Kirana menarik nafasnya pelan, sejujurnya ia masih gamang akan hal ini. Ia tidak yakin jika dirinya akan setabah itu melihat Bagas bersanding dengan wanita lain, ia takut kalau kenangan indah yang pernah ia dan Bagas ciptakan bersama teringat kembali di kepalanya. Tapi disisi lain, ia ingin ada dihari membahagiakan pria itu alih-alih membuktikan pada Asri jika ia benar-benar sudah melupakan Bagas.

“Belum tau, Mir.” gumam Kirana, ia menunduk.

Almira yang melihat itu buru-buru memeluk Kirana dari samping dan mengusap lengan wanita itu, katakanlah jika Kirana sudah melupakan Bagas perlahan-lahan dan mulai menaruh hatinya pada Raga. Tapi tetap saja, datang ke pernikahan pria yang pernah ia sayangi dan menjadi bagian paling penting dihidupnya akan menyisakan sakit. Apalagi hubungan Kirana dan Bagas sewaktu itu sudah ditahap yang cukup serius.

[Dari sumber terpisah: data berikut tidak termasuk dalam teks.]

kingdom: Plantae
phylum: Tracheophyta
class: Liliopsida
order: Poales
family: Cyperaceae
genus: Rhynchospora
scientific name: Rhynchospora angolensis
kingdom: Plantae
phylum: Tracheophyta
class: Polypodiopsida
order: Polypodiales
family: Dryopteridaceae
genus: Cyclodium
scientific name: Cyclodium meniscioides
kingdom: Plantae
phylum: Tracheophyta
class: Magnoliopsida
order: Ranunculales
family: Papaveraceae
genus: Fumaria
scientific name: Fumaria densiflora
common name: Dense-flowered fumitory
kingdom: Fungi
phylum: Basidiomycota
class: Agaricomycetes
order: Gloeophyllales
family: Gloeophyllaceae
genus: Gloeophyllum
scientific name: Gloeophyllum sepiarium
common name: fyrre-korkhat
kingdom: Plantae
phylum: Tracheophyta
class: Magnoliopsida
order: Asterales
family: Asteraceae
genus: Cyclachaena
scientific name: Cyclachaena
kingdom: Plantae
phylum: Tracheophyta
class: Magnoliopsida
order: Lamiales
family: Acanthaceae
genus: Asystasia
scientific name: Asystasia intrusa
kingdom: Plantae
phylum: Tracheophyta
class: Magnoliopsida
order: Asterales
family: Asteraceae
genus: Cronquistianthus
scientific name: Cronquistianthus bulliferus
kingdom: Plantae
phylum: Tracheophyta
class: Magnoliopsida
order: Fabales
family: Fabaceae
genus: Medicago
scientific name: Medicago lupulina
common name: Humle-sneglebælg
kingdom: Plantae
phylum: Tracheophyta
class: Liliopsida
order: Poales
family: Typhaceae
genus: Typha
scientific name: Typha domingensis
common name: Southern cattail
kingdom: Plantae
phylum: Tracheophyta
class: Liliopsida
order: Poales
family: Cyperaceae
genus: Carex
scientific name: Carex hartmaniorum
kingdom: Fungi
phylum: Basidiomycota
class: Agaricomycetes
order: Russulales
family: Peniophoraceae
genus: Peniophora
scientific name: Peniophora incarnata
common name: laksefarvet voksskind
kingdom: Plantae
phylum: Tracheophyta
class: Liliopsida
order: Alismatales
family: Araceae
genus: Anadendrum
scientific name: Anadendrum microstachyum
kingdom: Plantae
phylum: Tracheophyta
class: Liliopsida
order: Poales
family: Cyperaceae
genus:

“Kalau kamu enggak sanggup gak perlu maksain diri kamu buat datang, Na. Kamu enggak punya hutang pembuktian apa-apa,” ucap Raka, ia sendiri sebenarnya tidak di undang oleh Asri. Ia tahu Asri tidak akan sudi mengundangnya namun undangan itu datang dari Bagas, karena bagaimana pun Bagas dan Raka berteman baik di kantor dulu.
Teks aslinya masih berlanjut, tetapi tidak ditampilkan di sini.